Source information: Begin

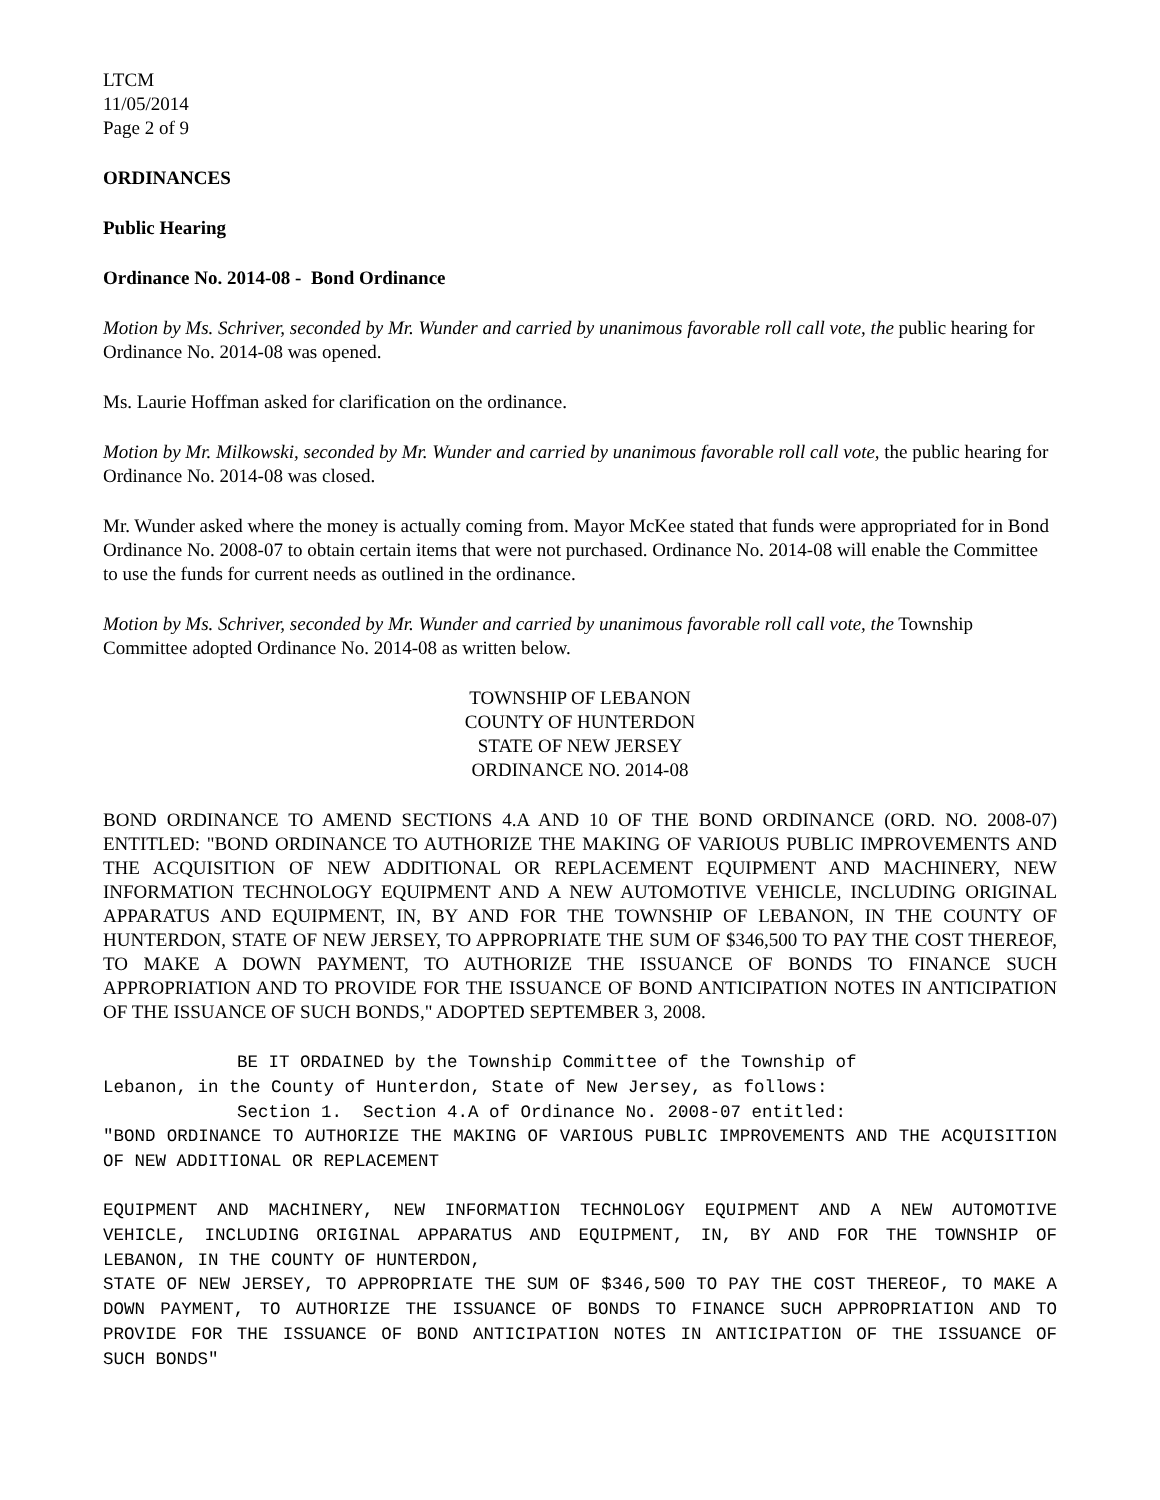LTCM
11/05/2014
Page 2 of 9
ORDINANCES
Public Hearing
Ordinance No. 2014-08 - Bond Ordinance
Motion by Ms. Schriver, seconded by Mr. Wunder and carried by unanimous favorable roll call vote, the public hearing for Ordinance No. 2014-08 was opened.
Ms. Laurie Hoffman asked for clarification on the ordinance.
Motion by Mr. Milkowski, seconded by Mr. Wunder and carried by unanimous favorable roll call vote, the public hearing for Ordinance No. 2014-08 was closed.
Mr. Wunder asked where the money is actually coming from. Mayor McKee stated that funds were appropriated for in Bond Ordinance No. 2008-07 to obtain certain items that were not purchased. Ordinance No. 2014-08 will enable the Committee to use the funds for current needs as outlined in the ordinance.
Motion by Ms. Schriver, seconded by Mr. Wunder and carried by unanimous favorable roll call vote, the Township Committee adopted Ordinance No. 2014-08 as written below.
TOWNSHIP OF LEBANON
COUNTY OF HUNTERDON
STATE OF NEW JERSEY
ORDINANCE NO. 2014-08
BOND ORDINANCE TO AMEND SECTIONS 4.A AND 10 OF THE BOND ORDINANCE (ORD. NO. 2008-07) ENTITLED: "BOND ORDINANCE TO AUTHORIZE THE MAKING OF VARIOUS PUBLIC IMPROVEMENTS AND THE ACQUISITION OF NEW ADDITIONAL OR REPLACEMENT EQUIPMENT AND MACHINERY, NEW INFORMATION TECHNOLOGY EQUIPMENT AND A NEW AUTOMOTIVE VEHICLE, INCLUDING ORIGINAL APPARATUS AND EQUIPMENT, IN, BY AND FOR THE TOWNSHIP OF LEBANON, IN THE COUNTY OF HUNTERDON, STATE OF NEW JERSEY, TO APPROPRIATE THE SUM OF $346,500 TO PAY THE COST THEREOF, TO MAKE A DOWN PAYMENT, TO AUTHORIZE THE ISSUANCE OF BONDS TO FINANCE SUCH APPROPRIATION AND TO PROVIDE FOR THE ISSUANCE OF BOND ANTICIPATION NOTES IN ANTICIPATION OF THE ISSUANCE OF SUCH BONDS," ADOPTED SEPTEMBER 3, 2008.
BE IT ORDAINED by the Township Committee of the Township of
Lebanon, in the County of Hunterdon, State of New Jersey, as follows:
Section 1. Section 4.A of Ordinance No. 2008-07 entitled:
"BOND ORDINANCE TO AUTHORIZE THE MAKING OF VARIOUS PUBLIC IMPROVEMENTS AND THE ACQUISITION OF NEW ADDITIONAL OR REPLACEMENT
EQUIPMENT AND MACHINERY, NEW INFORMATION TECHNOLOGY EQUIPMENT AND A NEW AUTOMOTIVE VEHICLE, INCLUDING ORIGINAL APPARATUS AND EQUIPMENT, IN, BY AND FOR THE TOWNSHIP OF LEBANON, IN THE COUNTY OF HUNTERDON,
STATE OF NEW JERSEY, TO APPROPRIATE THE SUM OF $346,500 TO PAY THE COST THEREOF, TO MAKE A DOWN PAYMENT, TO AUTHORIZE THE ISSUANCE OF BONDS TO FINANCE SUCH APPROPRIATION AND TO PROVIDE FOR THE ISSUANCE OF BOND ANTICIPATION NOTES IN ANTICIPATION OF THE ISSUANCE OF SUCH BONDS"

Source information: End

Task description – Nothing but the lines from the one that contains "BOND ORDINANCE TO AMEND" through the last line of the entries should appear in your reply, each repeated exactly.

Task solution –
BOND ORDINANCE TO AMEND SECTIONS 4.A AND 10 OF THE BOND ORDINANCE (ORD. NO. 2008-07) ENTITLED: "BOND ORDINANCE TO AUTHORIZE THE MAKING OF VARIOUS PUBLIC IMPROVEMENTS AND THE ACQUISITION OF NEW ADDITIONAL OR REPLACEMENT EQUIPMENT AND MACHINERY, NEW INFORMATION TECHNOLOGY EQUIPMENT AND A NEW AUTOMOTIVE VEHICLE, INCLUDING ORIGINAL APPARATUS AND EQUIPMENT, IN, BY AND FOR THE TOWNSHIP OF LEBANON, IN THE COUNTY OF HUNTERDON, STATE OF NEW JERSEY, TO APPROPRIATE THE SUM OF $346,500 TO PAY THE COST THEREOF, TO MAKE A DOWN PAYMENT, TO AUTHORIZE THE ISSUANCE OF BONDS TO FINANCE SUCH APPROPRIATION AND TO PROVIDE FOR THE ISSUANCE OF BOND ANTICIPATION NOTES IN ANTICIPATION OF THE ISSUANCE OF SUCH BONDS," ADOPTED SEPTEMBER 3, 2008.
BE IT ORDAINED by the Township Committee of the Township of
Lebanon, in the County of Hunterdon, State of New Jersey, as follows:
Section 1. Section 4.A of Ordinance No. 2008-07 entitled:
"BOND ORDINANCE TO AUTHORIZE THE MAKING OF VARIOUS PUBLIC IMPROVEMENTS AND THE ACQUISITION OF NEW ADDITIONAL OR REPLACEMENT
EQUIPMENT AND MACHINERY, NEW INFORMATION TECHNOLOGY EQUIPMENT AND A NEW AUTOMOTIVE VEHICLE, INCLUDING ORIGINAL APPARATUS AND EQUIPMENT, IN, BY AND FOR THE TOWNSHIP OF LEBANON, IN THE COUNTY OF HUNTERDON,
STATE OF NEW JERSEY, TO APPROPRIATE THE SUM OF $346,500 TO PAY THE COST THEREOF, TO MAKE A DOWN PAYMENT, TO AUTHORIZE THE ISSUANCE OF BONDS TO FINANCE SUCH APPROPRIATION AND TO PROVIDE FOR THE ISSUANCE OF BOND ANTICIPATION NOTES IN ANTICIPATION OF THE ISSUANCE OF SUCH BONDS"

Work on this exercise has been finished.